* _The task_
From the entries below, return exactly the lines beginning at the one that contains "Bashiru, ha giocato" and ending at the one that contains "производит более 90%", both of them included, and only those lines.

* _Given information_
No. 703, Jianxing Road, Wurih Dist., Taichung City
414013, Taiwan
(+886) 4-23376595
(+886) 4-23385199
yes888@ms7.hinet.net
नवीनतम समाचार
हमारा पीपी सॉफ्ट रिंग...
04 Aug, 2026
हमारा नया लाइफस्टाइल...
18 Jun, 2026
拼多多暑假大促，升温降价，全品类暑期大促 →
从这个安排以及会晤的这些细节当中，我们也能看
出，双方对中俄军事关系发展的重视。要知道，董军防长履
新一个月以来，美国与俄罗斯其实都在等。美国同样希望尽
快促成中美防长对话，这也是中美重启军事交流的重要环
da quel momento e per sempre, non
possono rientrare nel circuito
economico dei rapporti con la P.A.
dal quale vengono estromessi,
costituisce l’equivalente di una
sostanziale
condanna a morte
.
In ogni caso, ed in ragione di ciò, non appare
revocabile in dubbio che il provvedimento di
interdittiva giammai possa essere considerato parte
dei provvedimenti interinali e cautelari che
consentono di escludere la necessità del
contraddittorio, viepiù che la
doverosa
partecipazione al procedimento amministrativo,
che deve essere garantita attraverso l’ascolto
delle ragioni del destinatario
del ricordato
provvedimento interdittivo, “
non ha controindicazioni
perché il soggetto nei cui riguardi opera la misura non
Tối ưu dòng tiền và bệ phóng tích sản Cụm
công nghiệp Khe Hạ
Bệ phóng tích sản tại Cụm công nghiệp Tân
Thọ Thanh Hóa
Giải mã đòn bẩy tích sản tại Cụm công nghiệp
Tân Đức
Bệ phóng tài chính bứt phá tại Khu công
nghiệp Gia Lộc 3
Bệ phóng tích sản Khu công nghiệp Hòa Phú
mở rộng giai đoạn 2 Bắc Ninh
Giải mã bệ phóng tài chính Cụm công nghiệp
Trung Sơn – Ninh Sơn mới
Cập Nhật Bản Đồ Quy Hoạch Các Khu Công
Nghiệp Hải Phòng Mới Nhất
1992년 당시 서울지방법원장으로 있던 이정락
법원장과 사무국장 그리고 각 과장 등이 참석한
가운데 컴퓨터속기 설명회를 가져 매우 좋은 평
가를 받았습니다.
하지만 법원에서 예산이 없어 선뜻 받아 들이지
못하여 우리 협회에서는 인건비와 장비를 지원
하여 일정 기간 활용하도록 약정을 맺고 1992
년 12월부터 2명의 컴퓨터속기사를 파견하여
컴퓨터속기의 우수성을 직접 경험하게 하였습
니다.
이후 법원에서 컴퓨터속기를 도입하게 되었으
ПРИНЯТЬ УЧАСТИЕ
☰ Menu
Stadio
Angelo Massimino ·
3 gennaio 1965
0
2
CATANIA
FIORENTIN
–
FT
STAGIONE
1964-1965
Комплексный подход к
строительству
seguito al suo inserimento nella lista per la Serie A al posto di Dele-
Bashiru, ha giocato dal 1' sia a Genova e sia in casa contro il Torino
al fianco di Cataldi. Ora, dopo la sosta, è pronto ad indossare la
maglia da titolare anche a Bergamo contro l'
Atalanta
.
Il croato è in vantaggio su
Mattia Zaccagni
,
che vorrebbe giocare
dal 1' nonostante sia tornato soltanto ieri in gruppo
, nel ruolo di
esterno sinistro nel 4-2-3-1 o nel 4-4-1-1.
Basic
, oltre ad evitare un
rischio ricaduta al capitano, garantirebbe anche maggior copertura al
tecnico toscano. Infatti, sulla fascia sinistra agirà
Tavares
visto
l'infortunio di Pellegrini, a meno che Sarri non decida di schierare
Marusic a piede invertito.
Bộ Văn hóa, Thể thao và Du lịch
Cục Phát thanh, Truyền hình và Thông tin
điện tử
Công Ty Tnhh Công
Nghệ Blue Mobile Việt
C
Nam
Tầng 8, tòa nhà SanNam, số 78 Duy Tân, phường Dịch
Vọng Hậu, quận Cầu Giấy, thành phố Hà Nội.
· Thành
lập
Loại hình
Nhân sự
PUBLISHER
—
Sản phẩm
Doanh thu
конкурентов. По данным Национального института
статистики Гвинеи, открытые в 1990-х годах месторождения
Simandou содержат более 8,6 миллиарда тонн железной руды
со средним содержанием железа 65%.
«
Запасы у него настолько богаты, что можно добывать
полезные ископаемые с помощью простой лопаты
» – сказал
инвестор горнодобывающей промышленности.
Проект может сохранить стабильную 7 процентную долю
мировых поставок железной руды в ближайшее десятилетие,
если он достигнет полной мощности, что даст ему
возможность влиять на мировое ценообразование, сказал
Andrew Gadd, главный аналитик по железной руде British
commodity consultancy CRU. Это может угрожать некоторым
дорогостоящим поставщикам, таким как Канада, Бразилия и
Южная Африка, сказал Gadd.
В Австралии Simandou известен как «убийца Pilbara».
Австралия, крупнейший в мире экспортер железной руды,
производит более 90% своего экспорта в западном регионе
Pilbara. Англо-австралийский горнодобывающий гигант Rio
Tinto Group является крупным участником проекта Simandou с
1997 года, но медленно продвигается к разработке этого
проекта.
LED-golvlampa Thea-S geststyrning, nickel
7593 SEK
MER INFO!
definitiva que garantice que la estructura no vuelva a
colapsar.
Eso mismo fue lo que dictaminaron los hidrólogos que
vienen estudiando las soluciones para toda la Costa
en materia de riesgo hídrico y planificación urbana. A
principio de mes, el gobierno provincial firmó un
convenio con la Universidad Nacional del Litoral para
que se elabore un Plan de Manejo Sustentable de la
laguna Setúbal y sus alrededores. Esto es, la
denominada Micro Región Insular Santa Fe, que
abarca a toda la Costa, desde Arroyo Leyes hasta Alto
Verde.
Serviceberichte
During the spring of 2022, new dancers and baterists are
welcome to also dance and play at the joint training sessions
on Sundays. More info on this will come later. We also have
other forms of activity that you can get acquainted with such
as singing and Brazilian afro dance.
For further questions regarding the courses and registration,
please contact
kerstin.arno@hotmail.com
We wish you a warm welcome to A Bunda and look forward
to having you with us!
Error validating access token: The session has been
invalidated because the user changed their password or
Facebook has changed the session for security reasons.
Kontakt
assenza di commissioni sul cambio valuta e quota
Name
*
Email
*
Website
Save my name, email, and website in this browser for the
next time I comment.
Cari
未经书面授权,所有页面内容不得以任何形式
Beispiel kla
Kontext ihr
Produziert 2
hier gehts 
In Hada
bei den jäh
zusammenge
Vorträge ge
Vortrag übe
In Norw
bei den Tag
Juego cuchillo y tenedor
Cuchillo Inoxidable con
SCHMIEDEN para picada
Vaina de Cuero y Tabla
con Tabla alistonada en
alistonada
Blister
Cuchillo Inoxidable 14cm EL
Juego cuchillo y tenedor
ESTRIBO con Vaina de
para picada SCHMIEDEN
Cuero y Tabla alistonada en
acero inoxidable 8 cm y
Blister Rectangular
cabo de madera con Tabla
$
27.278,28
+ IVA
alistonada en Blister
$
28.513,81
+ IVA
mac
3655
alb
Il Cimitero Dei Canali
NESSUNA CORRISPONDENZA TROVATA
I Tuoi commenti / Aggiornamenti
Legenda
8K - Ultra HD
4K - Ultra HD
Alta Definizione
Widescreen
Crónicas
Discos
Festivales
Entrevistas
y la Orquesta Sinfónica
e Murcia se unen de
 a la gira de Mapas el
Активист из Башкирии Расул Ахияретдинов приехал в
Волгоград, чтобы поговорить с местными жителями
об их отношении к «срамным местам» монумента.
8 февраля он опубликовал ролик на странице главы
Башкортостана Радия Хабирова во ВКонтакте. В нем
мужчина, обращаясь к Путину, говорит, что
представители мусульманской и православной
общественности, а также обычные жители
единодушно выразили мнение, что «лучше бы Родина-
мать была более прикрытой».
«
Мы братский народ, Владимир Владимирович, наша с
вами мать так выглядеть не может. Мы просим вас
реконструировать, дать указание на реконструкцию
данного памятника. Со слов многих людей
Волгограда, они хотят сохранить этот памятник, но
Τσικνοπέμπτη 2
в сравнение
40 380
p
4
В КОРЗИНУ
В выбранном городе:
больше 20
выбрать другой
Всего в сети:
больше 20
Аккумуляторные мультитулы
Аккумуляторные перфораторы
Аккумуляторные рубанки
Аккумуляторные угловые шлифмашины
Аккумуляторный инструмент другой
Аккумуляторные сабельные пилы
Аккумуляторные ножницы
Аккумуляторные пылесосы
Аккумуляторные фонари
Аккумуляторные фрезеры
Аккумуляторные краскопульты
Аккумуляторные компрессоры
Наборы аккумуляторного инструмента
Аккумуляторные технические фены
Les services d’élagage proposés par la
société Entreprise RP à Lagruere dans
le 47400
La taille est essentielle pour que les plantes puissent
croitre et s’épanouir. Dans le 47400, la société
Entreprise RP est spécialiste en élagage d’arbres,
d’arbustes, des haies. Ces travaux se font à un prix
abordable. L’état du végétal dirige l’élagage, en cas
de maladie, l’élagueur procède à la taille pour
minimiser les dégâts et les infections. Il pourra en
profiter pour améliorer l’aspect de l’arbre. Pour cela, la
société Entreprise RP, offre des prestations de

* _Output of the exercise_
Bashiru, ha giocato dal 1' sia a Genova e sia in casa contro il Torino
al fianco di Cataldi. Ora, dopo la sosta, è pronto ad indossare la
maglia da titolare anche a Bergamo contro l'
Atalanta
.
Il croato è in vantaggio su
Mattia Zaccagni
,
che vorrebbe giocare
dal 1' nonostante sia tornato soltanto ieri in gruppo
, nel ruolo di
esterno sinistro nel 4-2-3-1 o nel 4-4-1-1.
Basic
, oltre ad evitare un
rischio ricaduta al capitano, garantirebbe anche maggior copertura al
tecnico toscano. Infatti, sulla fascia sinistra agirà
Tavares
visto
l'infortunio di Pellegrini, a meno che Sarri non decida di schierare
Marusic a piede invertito.
Bộ Văn hóa, Thể thao và Du lịch
Cục Phát thanh, Truyền hình và Thông tin
điện tử
Công Ty Tnhh Công
Nghệ Blue Mobile Việt
C
Nam
Tầng 8, tòa nhà SanNam, số 78 Duy Tân, phường Dịch
Vọng Hậu, quận Cầu Giấy, thành phố Hà Nội.
· Thành
lập
Loại hình
Nhân sự
PUBLISHER
—
Sản phẩm
Doanh thu
конкурентов. По данным Национального института
статистики Гвинеи, открытые в 1990-х годах месторождения
Simandou содержат более 8,6 миллиарда тонн железной руды
со средним содержанием железа 65%.
«
Запасы у него настолько богаты, что можно добывать
полезные ископаемые с помощью простой лопаты
» – сказал
инвестор горнодобывающей промышленности.
Проект может сохранить стабильную 7 процентную долю
мировых поставок железной руды в ближайшее десятилетие,
если он достигнет полной мощности, что даст ему
возможность влиять на мировое ценообразование, сказал
Andrew Gadd, главный аналитик по железной руде British
commodity consultancy CRU. Это может угрожать некоторым
дорогостоящим поставщикам, таким как Канада, Бразилия и
Южная Африка, сказал Gadd.
В Австралии Simandou известен как «убийца Pilbara».
Австралия, крупнейший в мире экспортер железной руды,
производит более 90% своего экспорта в западном регионе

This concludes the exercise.